Harry Connick Sr., who served as the New Orleans district attorney for three decades and was the father of Grammy-winning jazz musician Harry Connick Jr., has died. He was 97 years old.

According to a family spokesman, Connick died peacefully at his home in New Orleans on Thursday with his wife, Londa, and two children at his side.

A cause of death was not disclosed.

During the early 1970s, Connick became a legal power broker who unseated three-term incumbent district attorney Jim Garrison. Reelected four times, the Mobile, Alabama, native served as district attorney from 1973 through his retirement in 2003.

“Mr. Connick remains the longest-tenured District Attorney, serving from 1973-2003,” current New Orleans district attorney Jason Williams said in a statement. “Such a longstanding public servant gives an enormous amount of themselves to their community — as do their families. Our thoughts are with the Connick family during this difficult time,”

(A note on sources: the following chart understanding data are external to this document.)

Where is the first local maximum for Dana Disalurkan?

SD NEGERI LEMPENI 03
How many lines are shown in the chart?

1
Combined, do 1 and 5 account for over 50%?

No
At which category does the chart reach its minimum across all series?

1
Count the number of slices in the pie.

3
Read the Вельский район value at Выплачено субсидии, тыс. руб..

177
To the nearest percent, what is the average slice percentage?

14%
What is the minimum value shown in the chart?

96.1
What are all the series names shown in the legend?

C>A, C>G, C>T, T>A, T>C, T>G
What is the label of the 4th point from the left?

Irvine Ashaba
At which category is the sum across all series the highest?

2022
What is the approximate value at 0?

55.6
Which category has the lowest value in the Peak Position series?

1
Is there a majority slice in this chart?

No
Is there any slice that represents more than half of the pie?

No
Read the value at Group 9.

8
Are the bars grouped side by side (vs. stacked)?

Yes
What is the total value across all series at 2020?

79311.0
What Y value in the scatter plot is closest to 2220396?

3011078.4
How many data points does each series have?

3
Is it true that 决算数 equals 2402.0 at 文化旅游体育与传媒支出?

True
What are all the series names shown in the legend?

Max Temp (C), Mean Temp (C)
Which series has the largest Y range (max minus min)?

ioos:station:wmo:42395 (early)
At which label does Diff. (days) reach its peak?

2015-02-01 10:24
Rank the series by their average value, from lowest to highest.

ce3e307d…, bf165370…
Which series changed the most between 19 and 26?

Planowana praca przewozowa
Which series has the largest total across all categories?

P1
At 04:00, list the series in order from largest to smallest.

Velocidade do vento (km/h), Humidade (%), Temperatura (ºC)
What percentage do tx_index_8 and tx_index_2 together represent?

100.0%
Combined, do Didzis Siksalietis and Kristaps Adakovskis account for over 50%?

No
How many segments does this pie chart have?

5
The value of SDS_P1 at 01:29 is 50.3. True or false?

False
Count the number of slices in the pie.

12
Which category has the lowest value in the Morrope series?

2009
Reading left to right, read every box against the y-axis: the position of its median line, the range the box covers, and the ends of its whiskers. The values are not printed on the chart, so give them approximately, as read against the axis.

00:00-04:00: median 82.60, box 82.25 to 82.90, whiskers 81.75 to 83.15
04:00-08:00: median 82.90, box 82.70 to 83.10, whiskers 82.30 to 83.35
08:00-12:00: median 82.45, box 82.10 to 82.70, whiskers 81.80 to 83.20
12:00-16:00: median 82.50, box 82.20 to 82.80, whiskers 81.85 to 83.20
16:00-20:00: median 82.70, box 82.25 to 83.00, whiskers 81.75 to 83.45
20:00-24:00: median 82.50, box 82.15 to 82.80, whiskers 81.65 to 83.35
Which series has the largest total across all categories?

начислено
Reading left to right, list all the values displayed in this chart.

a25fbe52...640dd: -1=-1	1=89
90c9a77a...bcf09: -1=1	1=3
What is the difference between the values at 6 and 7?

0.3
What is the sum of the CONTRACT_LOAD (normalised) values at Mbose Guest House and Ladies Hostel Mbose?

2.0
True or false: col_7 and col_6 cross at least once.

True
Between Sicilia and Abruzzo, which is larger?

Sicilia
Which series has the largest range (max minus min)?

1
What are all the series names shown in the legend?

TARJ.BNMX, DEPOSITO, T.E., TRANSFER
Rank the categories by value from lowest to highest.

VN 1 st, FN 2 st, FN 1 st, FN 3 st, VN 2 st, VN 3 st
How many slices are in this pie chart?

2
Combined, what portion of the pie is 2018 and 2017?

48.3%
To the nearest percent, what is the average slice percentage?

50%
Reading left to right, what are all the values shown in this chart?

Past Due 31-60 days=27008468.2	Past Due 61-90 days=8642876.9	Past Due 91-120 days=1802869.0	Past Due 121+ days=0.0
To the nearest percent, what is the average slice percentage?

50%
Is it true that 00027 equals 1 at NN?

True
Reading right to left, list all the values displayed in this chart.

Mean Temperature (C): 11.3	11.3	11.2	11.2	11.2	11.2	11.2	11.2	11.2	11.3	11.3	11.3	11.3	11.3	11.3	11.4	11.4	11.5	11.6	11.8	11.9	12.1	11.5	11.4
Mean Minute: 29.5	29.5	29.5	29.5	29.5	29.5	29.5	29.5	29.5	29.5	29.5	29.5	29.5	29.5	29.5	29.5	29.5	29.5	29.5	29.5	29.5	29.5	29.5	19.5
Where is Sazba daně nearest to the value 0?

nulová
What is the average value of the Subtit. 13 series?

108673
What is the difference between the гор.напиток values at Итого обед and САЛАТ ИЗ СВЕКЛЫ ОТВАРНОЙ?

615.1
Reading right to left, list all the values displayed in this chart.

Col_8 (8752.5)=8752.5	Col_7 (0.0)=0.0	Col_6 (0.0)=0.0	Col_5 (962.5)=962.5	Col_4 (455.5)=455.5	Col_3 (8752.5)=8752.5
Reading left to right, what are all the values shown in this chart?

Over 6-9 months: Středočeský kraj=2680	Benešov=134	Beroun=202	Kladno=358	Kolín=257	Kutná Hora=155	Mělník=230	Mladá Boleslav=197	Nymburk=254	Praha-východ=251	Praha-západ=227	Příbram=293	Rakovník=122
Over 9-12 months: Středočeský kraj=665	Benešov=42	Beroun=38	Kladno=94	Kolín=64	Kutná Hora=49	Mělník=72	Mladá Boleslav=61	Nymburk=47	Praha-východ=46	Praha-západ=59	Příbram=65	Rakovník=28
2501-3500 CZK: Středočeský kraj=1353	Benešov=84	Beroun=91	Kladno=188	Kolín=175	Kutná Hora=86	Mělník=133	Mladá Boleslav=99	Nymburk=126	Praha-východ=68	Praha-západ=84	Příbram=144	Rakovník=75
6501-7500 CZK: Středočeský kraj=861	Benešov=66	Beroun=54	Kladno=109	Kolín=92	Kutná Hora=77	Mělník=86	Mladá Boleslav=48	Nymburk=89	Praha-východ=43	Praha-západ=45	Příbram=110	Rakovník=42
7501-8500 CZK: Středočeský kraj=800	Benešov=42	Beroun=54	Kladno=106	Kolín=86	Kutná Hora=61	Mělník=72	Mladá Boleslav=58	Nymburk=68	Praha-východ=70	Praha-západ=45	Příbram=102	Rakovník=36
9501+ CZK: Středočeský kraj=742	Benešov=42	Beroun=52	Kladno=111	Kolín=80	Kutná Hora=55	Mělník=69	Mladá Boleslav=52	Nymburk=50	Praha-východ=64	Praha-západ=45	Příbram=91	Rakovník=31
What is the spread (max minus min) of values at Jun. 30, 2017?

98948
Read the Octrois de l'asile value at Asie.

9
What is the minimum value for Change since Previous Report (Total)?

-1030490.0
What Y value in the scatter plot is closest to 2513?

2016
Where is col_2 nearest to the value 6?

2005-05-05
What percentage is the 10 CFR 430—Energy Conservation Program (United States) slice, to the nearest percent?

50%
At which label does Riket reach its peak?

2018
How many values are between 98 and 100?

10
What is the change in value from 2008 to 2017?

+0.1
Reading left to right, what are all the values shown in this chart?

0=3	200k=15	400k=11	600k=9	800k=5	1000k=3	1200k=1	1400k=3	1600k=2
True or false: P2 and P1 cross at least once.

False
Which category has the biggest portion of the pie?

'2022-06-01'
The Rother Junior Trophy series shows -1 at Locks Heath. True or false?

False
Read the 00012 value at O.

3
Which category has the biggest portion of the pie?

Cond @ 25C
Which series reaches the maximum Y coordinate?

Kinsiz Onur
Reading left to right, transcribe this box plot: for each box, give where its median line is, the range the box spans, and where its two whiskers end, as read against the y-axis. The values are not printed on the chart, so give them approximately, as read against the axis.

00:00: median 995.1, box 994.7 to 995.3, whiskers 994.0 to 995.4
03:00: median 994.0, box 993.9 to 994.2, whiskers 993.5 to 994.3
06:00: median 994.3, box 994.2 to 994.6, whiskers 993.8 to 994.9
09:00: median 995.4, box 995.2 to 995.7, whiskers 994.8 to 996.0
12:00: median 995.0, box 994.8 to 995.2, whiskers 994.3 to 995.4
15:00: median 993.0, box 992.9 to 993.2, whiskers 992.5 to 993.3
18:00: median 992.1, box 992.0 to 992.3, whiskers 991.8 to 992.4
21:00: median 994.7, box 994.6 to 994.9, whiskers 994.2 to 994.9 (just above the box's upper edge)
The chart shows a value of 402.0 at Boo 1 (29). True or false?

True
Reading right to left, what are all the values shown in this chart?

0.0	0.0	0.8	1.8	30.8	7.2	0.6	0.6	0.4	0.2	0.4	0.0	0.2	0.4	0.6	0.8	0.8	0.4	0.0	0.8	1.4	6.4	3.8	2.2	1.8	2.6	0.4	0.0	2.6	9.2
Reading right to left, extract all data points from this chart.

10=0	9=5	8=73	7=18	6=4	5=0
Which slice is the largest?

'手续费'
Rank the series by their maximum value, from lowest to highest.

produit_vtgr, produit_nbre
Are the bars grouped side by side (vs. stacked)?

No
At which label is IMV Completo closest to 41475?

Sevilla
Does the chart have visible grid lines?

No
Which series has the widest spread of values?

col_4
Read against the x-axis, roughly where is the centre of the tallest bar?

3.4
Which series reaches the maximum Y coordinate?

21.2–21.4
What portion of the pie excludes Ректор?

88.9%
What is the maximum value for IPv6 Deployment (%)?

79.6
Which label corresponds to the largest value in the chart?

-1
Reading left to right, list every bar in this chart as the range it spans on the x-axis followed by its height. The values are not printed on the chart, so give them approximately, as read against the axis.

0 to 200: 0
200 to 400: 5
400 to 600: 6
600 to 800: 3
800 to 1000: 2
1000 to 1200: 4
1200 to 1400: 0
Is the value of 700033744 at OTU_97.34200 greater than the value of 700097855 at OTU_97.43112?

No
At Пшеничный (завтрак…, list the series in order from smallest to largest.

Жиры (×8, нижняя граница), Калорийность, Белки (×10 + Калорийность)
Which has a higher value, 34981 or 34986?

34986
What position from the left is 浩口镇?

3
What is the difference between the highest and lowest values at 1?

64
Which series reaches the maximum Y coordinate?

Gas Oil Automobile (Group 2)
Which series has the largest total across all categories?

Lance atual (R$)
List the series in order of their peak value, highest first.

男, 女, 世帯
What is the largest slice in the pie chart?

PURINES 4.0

Connick’s storied legacy wasn’t without controversy. While still in office, federal prosecutors charged him with racketeering and aiding a sports-betting operation in 1990, according to multiple reports.

In 2011, exonerated death row inmate John Thompson — who served 14 years in prison — filed a $14 million lawsuit accusing the New Orleans district attorney’s office for intentionally withholding information that would’ve aided the defense. The case was overturned in the Supreme Court, who ruled the New Orleans district office shouldn’t be penalized for inadequate training in sharing critical information resulting in a single violation.

“My reputation is based on something other than a case, or two cases or five cases, or one interception or 20 interceptions. Look at the rest of my record. I have more yards than anybody,” the World War II veteran told the Times-Picayune in 2012. “I have to look at myself and say this is who I am. This is what I’ve done. Perfect? No. But I’ve done nothing to go to confession about in that office. At all.”

In 2014, the issue resurfaced when a murder conviction against Reginald Adams, who had served 34 years, was reversed. Represented by the Innocence Project New Orleans, Adams later received $1.25 million in a court settlement.